You can check out two new RTX worlds in the game.

The raytracing version of Minecraft is now officially out of beta.

In a post on Nvidia's blog, Andrew Burnes from the company's tech marketing team wrote that this edition of Mojang's blocky blockbuster was out for Windows 10 on the Microsoft Store. What's more, two new RTX-supported worlds have come to Minecraft, bringing the total to 15.

"You can play all ray tracing worlds and maps on Realms and servers with other gamers using cross-platform Minecraft Bedrock game clients – for example, Minecraft on Nintendo Switch – and everyone can collaborate, build and explore together," Burnes wrote.

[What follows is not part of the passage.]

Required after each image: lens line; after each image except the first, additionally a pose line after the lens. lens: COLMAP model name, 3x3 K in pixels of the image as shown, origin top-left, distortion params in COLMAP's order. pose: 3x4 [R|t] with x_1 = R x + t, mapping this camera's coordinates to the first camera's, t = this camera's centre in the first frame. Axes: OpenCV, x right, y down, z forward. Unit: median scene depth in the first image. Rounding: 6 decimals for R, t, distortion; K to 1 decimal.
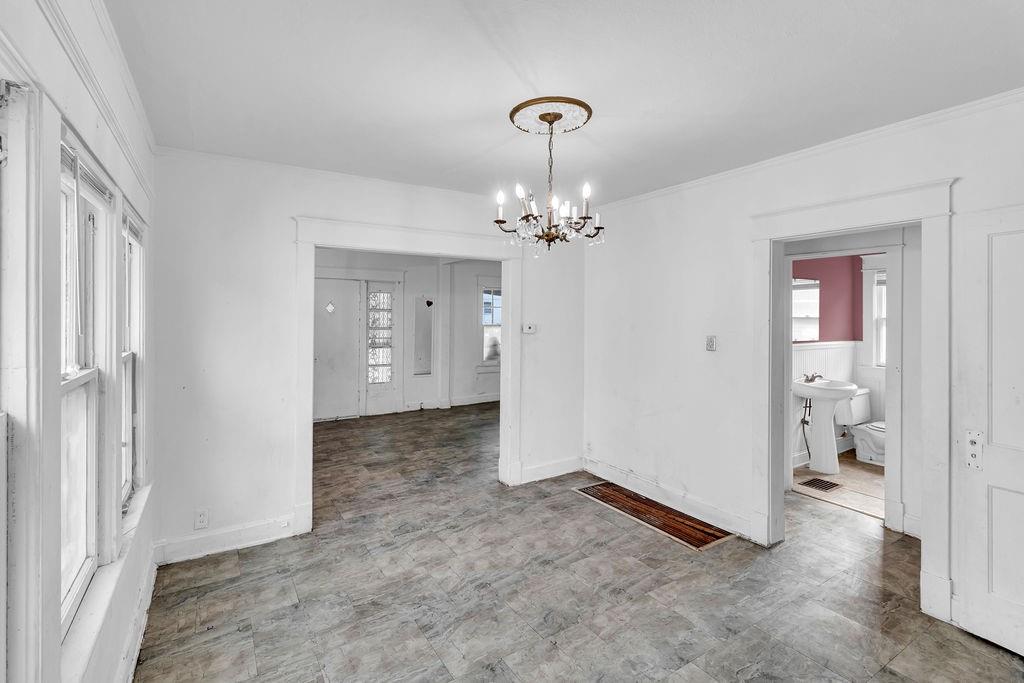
lens RADIAL K [[477.1, 0, 506.9], [0, 477.1, 314.1], [0, 0, 1]] dist [0.002795, -0.000085]
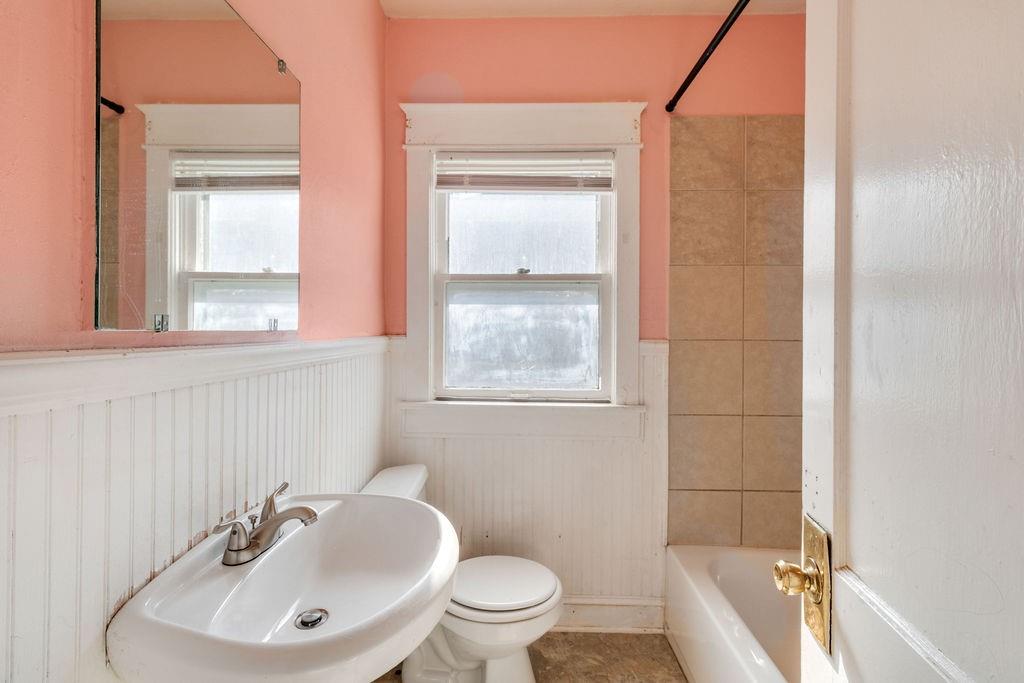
lens RADIAL K [[477.1, 0, 507.7], [0, 477.1, 325.5], [0, 0, 1]] dist [0.000571, -0.000372]
pose [[0.541407, 0.000638, 0.840761, 0.486837], [-0.006301, 0.999975, 0.003298, 0.047543], [-0.840737, -0.007083, 0.541397, 0.748884]]
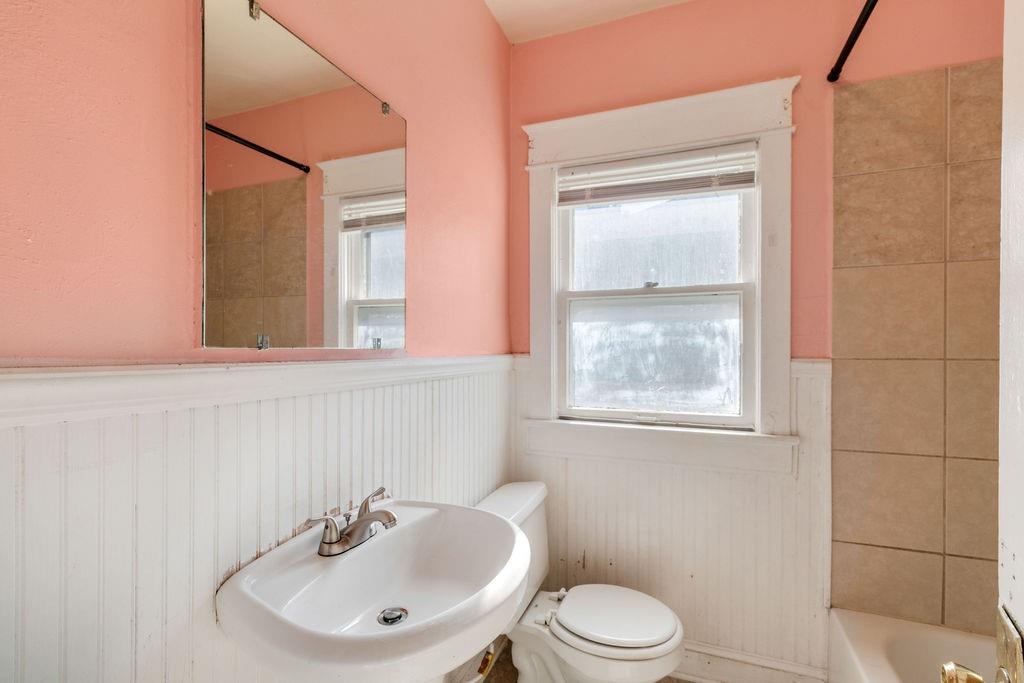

"Minecraft with RTX players will by default see everything enhanced with a special Physically Based Rendering texture pack, which interplays with the ray-traced effects to further enhance your experience. Players on other platforms will see Minecraft’s standard visuals."

He continued: "The official release of ray tracing and DLSS for Minecraft is the culmination of thousands of hours of work from dozens of engineers at Mojang, Microsoft and NVIDIA. We’re beyond excited to bring ray tracing in the world’s most popular game to millions of GeForce RTX gamers, and cannot wait to see players’ creations."

Minecraft RTX entered beta back in April. The title had previously been shown off at trade shows and is a showcase of Nvidia's raytracing tech. The hardware company has been supporting this rendering wizardry for the last two years.

The new PlayStation 5 and Xbox Series X and Series S support this technology to some degree.